↓↓↓

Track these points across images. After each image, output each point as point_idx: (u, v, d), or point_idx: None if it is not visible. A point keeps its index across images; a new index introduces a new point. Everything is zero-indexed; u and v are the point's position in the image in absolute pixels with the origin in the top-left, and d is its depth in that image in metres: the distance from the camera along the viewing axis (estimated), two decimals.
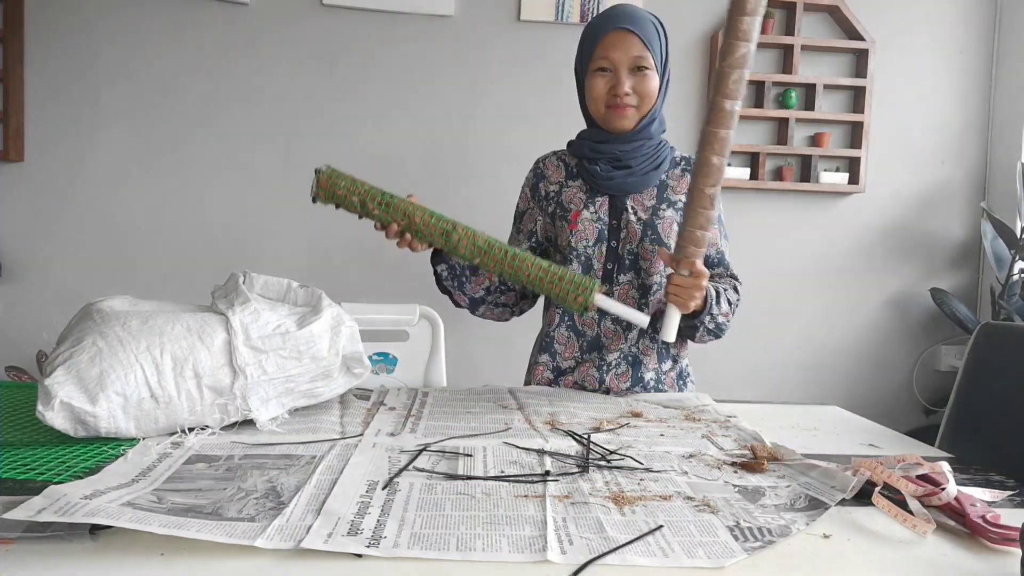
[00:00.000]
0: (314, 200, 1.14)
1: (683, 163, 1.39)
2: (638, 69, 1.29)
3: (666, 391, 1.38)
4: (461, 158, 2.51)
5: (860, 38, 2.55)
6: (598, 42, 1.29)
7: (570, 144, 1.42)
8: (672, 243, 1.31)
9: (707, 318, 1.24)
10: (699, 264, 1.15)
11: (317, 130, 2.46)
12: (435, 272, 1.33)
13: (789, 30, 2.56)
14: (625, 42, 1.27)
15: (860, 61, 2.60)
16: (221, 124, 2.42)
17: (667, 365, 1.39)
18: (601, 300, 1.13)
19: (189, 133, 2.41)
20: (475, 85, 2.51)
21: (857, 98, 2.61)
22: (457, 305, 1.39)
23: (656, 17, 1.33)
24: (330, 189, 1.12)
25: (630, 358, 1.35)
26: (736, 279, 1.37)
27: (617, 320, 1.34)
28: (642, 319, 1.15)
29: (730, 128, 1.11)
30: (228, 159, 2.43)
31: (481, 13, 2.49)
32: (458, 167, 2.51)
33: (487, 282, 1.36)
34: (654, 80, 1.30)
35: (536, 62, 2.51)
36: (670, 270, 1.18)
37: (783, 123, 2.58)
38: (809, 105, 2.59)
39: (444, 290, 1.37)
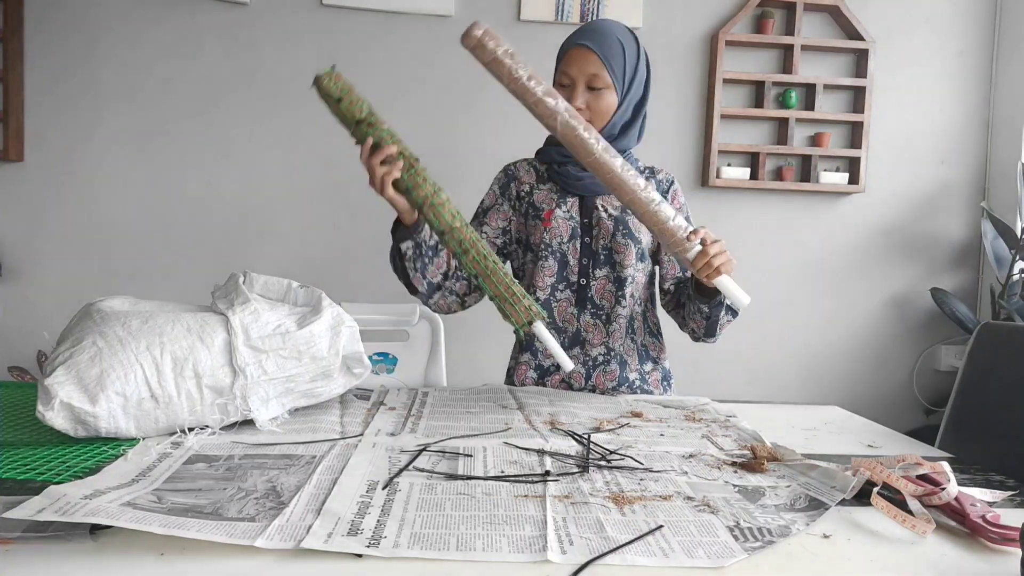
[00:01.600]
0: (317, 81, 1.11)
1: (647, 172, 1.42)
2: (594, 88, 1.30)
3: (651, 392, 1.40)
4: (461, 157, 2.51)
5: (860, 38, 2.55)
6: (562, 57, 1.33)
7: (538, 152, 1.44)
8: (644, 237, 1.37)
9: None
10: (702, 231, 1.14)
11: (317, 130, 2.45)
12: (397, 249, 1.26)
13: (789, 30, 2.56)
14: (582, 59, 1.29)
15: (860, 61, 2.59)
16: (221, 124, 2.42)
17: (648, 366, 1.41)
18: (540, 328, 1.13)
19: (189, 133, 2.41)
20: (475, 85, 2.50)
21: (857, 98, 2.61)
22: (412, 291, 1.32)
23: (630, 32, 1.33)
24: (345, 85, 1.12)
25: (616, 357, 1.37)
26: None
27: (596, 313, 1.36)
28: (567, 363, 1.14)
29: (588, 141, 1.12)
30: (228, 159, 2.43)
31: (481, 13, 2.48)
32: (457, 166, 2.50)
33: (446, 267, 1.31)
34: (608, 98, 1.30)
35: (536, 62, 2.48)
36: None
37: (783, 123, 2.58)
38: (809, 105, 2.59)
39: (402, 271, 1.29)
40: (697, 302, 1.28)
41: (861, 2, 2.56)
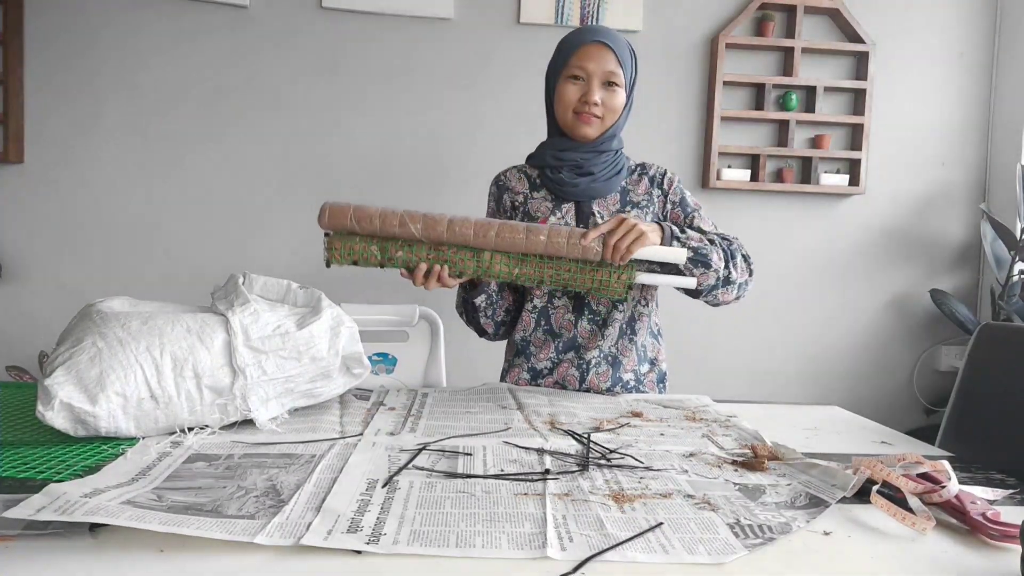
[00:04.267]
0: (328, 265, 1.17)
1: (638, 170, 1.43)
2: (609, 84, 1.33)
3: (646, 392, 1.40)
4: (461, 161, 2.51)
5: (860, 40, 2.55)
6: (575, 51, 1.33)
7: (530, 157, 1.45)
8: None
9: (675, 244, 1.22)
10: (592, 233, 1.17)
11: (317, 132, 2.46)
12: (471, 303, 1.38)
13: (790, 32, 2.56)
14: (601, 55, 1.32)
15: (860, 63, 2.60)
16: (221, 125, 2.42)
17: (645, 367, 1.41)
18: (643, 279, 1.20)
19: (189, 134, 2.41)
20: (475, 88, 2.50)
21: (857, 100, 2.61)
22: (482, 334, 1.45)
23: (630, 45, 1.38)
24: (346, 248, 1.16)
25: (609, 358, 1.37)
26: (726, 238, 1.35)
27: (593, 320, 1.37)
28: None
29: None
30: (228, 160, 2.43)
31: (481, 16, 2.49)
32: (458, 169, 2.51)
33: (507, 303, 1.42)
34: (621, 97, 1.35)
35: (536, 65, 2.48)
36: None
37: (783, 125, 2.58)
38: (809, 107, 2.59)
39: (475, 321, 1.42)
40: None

↑↑↑

In your copy, include no pictures, but reproduce all records exactly.

• _COMPLETED EXERCISE_
Track these points across images. After each image, output each point as point_idx: (u, v, d), or point_idx: None if it is not visible. A point keeps its index across images; a new index introduces a new point. Everything is zero-indexed; u and v are the point's position in the image in absolute pixels with the origin in the top-left, and d is its depth in that image in metres: the distance from the camera along the viewing axis (estimated), two decimals.
[00:00.000]
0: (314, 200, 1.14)
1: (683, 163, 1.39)
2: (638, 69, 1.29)
3: (666, 391, 1.38)
4: (461, 158, 2.51)
5: (860, 38, 2.55)
6: (598, 42, 1.29)
7: (570, 144, 1.42)
8: (672, 243, 1.31)
9: (707, 318, 1.24)
10: (699, 264, 1.15)
11: (317, 130, 2.46)
12: (435, 272, 1.33)
13: (789, 30, 2.56)
14: (625, 42, 1.27)
15: (860, 61, 2.60)
16: (221, 124, 2.42)
17: (667, 365, 1.39)
18: (601, 300, 1.13)
19: (189, 133, 2.41)
20: (475, 85, 2.51)
21: (857, 98, 2.61)
22: (457, 305, 1.39)
23: (656, 17, 1.33)
24: (330, 189, 1.12)
25: (630, 358, 1.35)
26: (736, 279, 1.37)
27: (617, 320, 1.34)
28: (642, 319, 1.15)
29: (730, 128, 1.11)
30: (228, 159, 2.43)
31: (481, 13, 2.49)
32: (458, 167, 2.51)
33: (487, 282, 1.36)
34: (654, 80, 1.30)
35: (536, 62, 2.51)
36: (670, 270, 1.18)
37: (783, 123, 2.58)
38: (809, 105, 2.59)
39: (444, 290, 1.37)
[00:01.600]
0: (317, 81, 1.11)
1: (647, 172, 1.42)
2: (594, 88, 1.30)
3: (651, 392, 1.40)
4: (461, 157, 2.51)
5: (860, 38, 2.55)
6: (562, 57, 1.33)
7: (538, 152, 1.44)
8: (644, 237, 1.37)
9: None
10: (702, 231, 1.14)
11: (317, 130, 2.45)
12: (397, 249, 1.26)
13: (789, 30, 2.56)
14: (582, 59, 1.29)
15: (860, 61, 2.59)
16: (221, 124, 2.42)
17: (648, 366, 1.41)
18: (540, 328, 1.13)
19: (189, 133, 2.41)
20: (475, 85, 2.50)
21: (857, 98, 2.61)
22: (412, 291, 1.32)
23: (630, 32, 1.33)
24: (345, 85, 1.12)
25: (616, 357, 1.37)
26: None
27: (596, 313, 1.36)
28: (567, 363, 1.14)
29: (588, 141, 1.12)
30: (228, 159, 2.43)
31: (481, 13, 2.48)
32: (457, 166, 2.50)
33: (446, 267, 1.31)
34: (608, 98, 1.30)
35: (536, 62, 2.48)
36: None
37: (783, 123, 2.58)
38: (809, 105, 2.59)
39: (402, 271, 1.29)
40: (697, 302, 1.28)
41: (861, 2, 2.56)
[00:04.267]
0: (328, 265, 1.17)
1: (638, 170, 1.43)
2: (609, 84, 1.33)
3: (646, 392, 1.40)
4: (461, 161, 2.51)
5: (860, 40, 2.55)
6: (575, 51, 1.33)
7: (530, 157, 1.45)
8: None
9: (675, 244, 1.22)
10: (592, 233, 1.17)
11: (317, 132, 2.46)
12: (471, 303, 1.38)
13: (790, 32, 2.56)
14: (601, 55, 1.32)
15: (860, 63, 2.60)
16: (221, 125, 2.42)
17: (645, 367, 1.41)
18: (643, 279, 1.20)
19: (189, 134, 2.41)
20: (475, 88, 2.50)
21: (857, 100, 2.61)
22: (482, 334, 1.45)
23: (630, 45, 1.38)
24: (346, 248, 1.16)
25: (609, 358, 1.37)
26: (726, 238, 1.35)
27: (593, 320, 1.37)
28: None
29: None
30: (228, 160, 2.43)
31: (481, 16, 2.49)
32: (458, 169, 2.51)
33: (507, 303, 1.42)
34: (621, 97, 1.35)
35: (536, 65, 2.48)
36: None
37: (783, 125, 2.58)
38: (809, 107, 2.59)
39: (475, 321, 1.42)
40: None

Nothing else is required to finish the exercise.